Hands on with Joe Danger

Despite the two wheels, the engine and the stopwatch, Joe Danger isn’t really a racing game. It’s been drawn with ultra crayons that make colours three shades too bright to look at, and every noise is a ‘pling’. We’re on to you, Joe. You’re a platform game in disguise.

Superficially, yes, there’s racing. Joe is a stuntman, cape streaming behind him as he ducks under poles, hops over bumps, and flies over jumps on his little bike. But the levels are stacked with pickups: coins, stars and letters to collect. There are jump pads to send you into the air, obstacles that whack you in the face. You’ll just make a ridiculous leap, and see the podgy little rider turn to the camera and give a thumbs-up. Keep your hands on the bar! Look where you’re going!
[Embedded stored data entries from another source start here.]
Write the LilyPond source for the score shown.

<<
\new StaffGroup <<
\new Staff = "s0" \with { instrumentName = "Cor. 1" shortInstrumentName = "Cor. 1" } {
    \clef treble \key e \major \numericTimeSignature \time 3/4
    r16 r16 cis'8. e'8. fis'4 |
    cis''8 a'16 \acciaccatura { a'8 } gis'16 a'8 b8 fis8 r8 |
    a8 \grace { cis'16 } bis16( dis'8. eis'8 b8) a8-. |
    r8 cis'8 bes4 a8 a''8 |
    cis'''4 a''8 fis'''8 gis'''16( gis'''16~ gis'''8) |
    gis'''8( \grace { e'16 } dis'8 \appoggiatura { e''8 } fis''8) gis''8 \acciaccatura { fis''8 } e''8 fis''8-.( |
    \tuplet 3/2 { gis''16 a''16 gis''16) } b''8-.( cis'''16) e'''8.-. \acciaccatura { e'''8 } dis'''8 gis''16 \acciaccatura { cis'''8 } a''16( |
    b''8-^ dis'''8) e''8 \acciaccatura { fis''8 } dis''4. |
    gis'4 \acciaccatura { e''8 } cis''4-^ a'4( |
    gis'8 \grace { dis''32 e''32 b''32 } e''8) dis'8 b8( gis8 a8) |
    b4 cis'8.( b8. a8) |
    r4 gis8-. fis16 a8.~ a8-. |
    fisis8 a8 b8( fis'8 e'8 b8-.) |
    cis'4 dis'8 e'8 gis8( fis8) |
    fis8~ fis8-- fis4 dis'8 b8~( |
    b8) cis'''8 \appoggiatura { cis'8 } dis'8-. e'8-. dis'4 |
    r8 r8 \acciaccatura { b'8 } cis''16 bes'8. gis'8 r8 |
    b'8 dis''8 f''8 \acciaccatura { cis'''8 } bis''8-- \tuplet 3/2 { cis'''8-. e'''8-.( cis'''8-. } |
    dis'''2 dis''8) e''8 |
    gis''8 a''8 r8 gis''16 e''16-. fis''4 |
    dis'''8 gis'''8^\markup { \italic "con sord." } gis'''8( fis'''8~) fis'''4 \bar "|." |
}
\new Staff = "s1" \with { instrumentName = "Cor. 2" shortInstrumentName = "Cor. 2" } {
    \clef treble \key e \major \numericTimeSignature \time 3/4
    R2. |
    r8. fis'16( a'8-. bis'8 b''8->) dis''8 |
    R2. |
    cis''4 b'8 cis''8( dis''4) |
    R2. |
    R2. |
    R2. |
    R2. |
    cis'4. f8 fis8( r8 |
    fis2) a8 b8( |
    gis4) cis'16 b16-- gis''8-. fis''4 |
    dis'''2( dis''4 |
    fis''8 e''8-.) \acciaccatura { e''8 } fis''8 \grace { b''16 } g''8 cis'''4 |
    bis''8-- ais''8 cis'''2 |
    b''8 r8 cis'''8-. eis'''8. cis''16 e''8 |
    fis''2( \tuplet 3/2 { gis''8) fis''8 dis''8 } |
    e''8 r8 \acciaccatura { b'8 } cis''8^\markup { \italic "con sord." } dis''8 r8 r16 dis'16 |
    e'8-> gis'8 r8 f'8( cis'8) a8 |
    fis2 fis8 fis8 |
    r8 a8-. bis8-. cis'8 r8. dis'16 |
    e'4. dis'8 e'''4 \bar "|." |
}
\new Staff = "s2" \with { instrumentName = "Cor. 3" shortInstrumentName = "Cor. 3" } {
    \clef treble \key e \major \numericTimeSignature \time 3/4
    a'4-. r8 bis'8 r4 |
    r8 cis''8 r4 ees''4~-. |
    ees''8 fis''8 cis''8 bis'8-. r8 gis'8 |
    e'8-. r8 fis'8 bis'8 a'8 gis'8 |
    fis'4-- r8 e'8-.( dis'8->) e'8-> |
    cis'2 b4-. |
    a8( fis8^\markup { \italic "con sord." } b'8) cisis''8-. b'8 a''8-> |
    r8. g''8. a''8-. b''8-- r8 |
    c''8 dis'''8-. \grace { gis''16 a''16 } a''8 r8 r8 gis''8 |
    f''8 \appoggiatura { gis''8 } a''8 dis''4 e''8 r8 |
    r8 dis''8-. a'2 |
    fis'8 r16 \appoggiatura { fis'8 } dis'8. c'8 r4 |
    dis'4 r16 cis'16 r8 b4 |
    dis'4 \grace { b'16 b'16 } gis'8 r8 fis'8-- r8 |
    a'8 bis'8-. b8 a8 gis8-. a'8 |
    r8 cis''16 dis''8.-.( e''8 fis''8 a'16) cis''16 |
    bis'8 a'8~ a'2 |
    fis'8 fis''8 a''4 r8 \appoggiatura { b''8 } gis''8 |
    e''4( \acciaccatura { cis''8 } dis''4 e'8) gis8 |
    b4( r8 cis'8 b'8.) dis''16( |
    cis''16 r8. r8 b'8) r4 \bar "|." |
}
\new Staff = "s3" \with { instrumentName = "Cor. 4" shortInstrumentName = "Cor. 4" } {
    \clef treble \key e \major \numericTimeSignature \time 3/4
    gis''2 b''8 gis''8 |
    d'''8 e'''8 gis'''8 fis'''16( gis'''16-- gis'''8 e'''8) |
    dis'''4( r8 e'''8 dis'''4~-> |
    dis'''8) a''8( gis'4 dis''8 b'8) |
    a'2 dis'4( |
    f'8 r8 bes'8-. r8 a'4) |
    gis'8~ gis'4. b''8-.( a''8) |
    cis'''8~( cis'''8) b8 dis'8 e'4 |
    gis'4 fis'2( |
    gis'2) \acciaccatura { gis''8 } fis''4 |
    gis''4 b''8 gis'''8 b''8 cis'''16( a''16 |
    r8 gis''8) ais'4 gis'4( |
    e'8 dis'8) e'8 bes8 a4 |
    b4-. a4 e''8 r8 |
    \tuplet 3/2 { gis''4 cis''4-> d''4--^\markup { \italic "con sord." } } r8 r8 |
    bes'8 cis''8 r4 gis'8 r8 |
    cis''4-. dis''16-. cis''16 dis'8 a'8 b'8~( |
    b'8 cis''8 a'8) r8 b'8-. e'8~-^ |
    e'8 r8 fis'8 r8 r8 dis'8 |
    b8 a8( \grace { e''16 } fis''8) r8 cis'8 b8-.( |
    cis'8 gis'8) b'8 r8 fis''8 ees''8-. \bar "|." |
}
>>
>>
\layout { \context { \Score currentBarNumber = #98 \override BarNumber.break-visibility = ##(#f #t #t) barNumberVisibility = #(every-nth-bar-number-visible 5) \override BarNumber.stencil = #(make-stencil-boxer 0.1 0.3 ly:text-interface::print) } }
This isn’t Junior Kickstart. More like Junior... Quick... Load? It’s got a whole lot of influences: willfully difficult 8-bit platform games, Crazy Taxi, Sonic the Hedgehog. Completing the courses requires finger-gnarling precision: jump is powered by releasing the duck button, one of those design decisions that creates blind panic when you’re riding up to a jump followed by a head-height pole. It’s one of those games: cruel, but with an instant restart button that turns failure into motivation.

Like Trials 2, it’s a manic, barely-in-control fight against gravity and momentum. Joe can shift his weight to wheelie on the ground or spin in the air – whether to get the better of the bump pads that toss you up just out of the correct arc to grab coins, or simply to make wild spirals for fun.

But with a nod to TrackMania, Joe Danger is made up of multiple challenge levels. Timed runs, collection races, bowling, even a build-the-track-as-you-ride level that mixes the game’s level editor into a race. The four-man development team is keen to allow us to pick our own path and avoid the challenges we don’t want, so beyond the tutorial you’re free to skip to the bits you like. That said, everything we tried was fun. A split-screen race between two Joes introducedus to the punch button – not to mention the art of controlling landings so as to leave the other racer behind and yourself out of punching range. Pro-tip: land on your back wheel to carry your momentum on.

Joe Danger is characterful and silly. It promises to be the game you’ll want to pick up whenever you have a few spare minutes tocareen down a dirt track towards a loop-the-loop. It’ll be there when you want to pick up and perfect your run on a few tracks, shaving time or grabbing more coins to unlock a few more levels. Or you might fancy seeing what sort of levels the community has devised in the level editor. It has plenty of reasons for you to keep track of it.